[Start of Attachment]

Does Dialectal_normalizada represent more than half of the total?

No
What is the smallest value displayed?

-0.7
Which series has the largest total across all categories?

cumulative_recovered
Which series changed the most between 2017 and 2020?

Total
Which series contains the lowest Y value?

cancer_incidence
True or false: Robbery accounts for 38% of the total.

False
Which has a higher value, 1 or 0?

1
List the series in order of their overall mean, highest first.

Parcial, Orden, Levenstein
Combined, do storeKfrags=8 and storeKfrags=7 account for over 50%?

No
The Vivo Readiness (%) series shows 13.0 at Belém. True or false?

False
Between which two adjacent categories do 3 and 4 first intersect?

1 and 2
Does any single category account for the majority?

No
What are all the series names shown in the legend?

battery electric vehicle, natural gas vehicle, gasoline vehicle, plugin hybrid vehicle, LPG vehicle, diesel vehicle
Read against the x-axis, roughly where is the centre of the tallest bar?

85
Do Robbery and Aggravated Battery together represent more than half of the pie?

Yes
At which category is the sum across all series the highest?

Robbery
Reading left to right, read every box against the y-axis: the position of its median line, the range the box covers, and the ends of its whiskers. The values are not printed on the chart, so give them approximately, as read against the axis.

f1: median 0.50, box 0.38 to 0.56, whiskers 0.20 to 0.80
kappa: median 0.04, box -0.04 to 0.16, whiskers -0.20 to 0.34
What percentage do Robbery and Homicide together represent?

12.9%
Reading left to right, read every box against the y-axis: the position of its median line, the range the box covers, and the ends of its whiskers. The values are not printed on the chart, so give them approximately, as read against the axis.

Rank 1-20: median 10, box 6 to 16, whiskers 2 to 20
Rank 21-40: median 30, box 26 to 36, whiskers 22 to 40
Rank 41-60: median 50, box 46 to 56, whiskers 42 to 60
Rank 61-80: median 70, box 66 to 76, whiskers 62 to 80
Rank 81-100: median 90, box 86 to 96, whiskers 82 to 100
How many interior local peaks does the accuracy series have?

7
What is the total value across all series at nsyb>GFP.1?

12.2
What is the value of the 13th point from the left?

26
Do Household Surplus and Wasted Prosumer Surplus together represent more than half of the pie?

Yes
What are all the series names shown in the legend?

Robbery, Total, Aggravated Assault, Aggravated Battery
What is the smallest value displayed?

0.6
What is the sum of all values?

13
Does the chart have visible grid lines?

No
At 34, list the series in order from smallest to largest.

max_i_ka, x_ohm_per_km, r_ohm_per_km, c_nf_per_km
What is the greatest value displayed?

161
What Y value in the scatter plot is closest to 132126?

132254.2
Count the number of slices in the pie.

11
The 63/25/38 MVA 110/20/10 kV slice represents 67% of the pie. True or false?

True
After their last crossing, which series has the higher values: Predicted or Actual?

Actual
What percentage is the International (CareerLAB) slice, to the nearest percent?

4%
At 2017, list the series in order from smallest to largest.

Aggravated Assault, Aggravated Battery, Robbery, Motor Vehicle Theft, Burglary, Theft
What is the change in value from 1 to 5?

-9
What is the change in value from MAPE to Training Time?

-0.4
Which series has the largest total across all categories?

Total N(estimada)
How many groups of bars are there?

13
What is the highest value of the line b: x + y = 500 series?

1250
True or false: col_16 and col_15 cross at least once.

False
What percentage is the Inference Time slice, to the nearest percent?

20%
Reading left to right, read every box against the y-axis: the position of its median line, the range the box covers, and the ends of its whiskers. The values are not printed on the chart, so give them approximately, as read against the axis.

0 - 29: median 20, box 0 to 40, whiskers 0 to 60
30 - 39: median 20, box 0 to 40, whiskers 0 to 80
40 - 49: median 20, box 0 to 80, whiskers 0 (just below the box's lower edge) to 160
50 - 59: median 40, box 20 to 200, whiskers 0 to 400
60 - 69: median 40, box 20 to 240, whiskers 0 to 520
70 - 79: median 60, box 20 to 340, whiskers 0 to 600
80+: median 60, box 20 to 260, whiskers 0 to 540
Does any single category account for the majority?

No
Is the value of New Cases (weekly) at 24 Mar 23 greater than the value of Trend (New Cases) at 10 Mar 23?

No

[End of Attachment]

# Exercise goal
Please reproduce the listing above word for word, from its first line through its last.

# Output for this task
Does Dialectal_normalizada represent more than half of the total?

No
What is the smallest value displayed?

-0.7
Which series has the largest total across all categories?

cumulative_recovered
Which series changed the most between 2017 and 2020?

Total
Which series contains the lowest Y value?

cancer_incidence
True or false: Robbery accounts for 38% of the total.

False
Which has a higher value, 1 or 0?

1
List the series in order of their overall mean, highest first.

Parcial, Orden, Levenstein
Combined, do storeKfrags=8 and storeKfrags=7 account for over 50%?

No
The Vivo Readiness (%) series shows 13.0 at Belém. True or false?

False
Between which two adjacent categories do 3 and 4 first intersect?

1 and 2
Does any single category account for the majority?

No
What are all the series names shown in the legend?

battery electric vehicle, natural gas vehicle, gasoline vehicle, plugin hybrid vehicle, LPG vehicle, diesel vehicle
Read against the x-axis, roughly where is the centre of the tallest bar?

85
Do Robbery and Aggravated Battery together represent more than half of the pie?

Yes
At which category is the sum across all series the highest?

Robbery
Reading left to right, read every box against the y-axis: the position of its median line, the range the box covers, and the ends of its whiskers. The values are not printed on the chart, so give them approximately, as read against the axis.

f1: median 0.50, box 0.38 to 0.56, whiskers 0.20 to 0.80
kappa: median 0.04, box -0.04 to 0.16, whiskers -0.20 to 0.34
What percentage do Robbery and Homicide together represent?

12.9%
Reading left to right, read every box against the y-axis: the position of its median line, the range the box covers, and the ends of its whiskers. The values are not printed on the chart, so give them approximately, as read against the axis.

Rank 1-20: median 10, box 6 to 16, whiskers 2 to 20
Rank 21-40: median 30, box 26 to 36, whiskers 22 to 40
Rank 41-60: median 50, box 46 to 56, whiskers 42 to 60
Rank 61-80: median 70, box 66 to 76, whiskers 62 to 80
Rank 81-100: median 90, box 86 to 96, whiskers 82 to 100
How many interior local peaks does the accuracy series have?

7
What is the total value across all series at nsyb>GFP.1?

12.2
What is the value of the 13th point from the left?

26
Do Household Surplus and Wasted Prosumer Surplus together represent more than half of the pie?

Yes
What are all the series names shown in the legend?

Robbery, Total, Aggravated Assault, Aggravated Battery
What is the smallest value displayed?

0.6
What is the sum of all values?

13
Does the chart have visible grid lines?

No
At 34, list the series in order from smallest to largest.

max_i_ka, x_ohm_per_km, r_ohm_per_km, c_nf_per_km
What is the greatest value displayed?

161
What Y value in the scatter plot is closest to 132126?

132254.2
Count the number of slices in the pie.

11
The 63/25/38 MVA 110/20/10 kV slice represents 67% of the pie. True or false?

True
After their last crossing, which series has the higher values: Predicted or Actual?

Actual
What percentage is the International (CareerLAB) slice, to the nearest percent?

4%
At 2017, list the series in order from smallest to largest.

Aggravated Assault, Aggravated Battery, Robbery, Motor Vehicle Theft, Burglary, Theft
What is the change in value from 1 to 5?

-9
What is the change in value from MAPE to Training Time?

-0.4
Which series has the largest total across all categories?

Total N(estimada)
How many groups of bars are there?

13
What is the highest value of the line b: x + y = 500 series?

1250
True or false: col_16 and col_15 cross at least once.

False
What percentage is the Inference Time slice, to the nearest percent?

20%
Reading left to right, read every box against the y-axis: the position of its median line, the range the box covers, and the ends of its whiskers. The values are not printed on the chart, so give them approximately, as read against the axis.

0 - 29: median 20, box 0 to 40, whiskers 0 to 60
30 - 39: median 20, box 0 to 40, whiskers 0 to 80
40 - 49: median 20, box 0 to 80, whiskers 0 (just below the box's lower edge) to 160
50 - 59: median 40, box 20 to 200, whiskers 0 to 400
60 - 69: median 40, box 20 to 240, whiskers 0 to 520
70 - 79: median 60, box 20 to 340, whiskers 0 to 600
80+: median 60, box 20 to 260, whiskers 0 to 540
Does any single category account for the majority?

No
Is the value of New Cases (weekly) at 24 Mar 23 greater than the value of Trend (New Cases) at 10 Mar 23?

No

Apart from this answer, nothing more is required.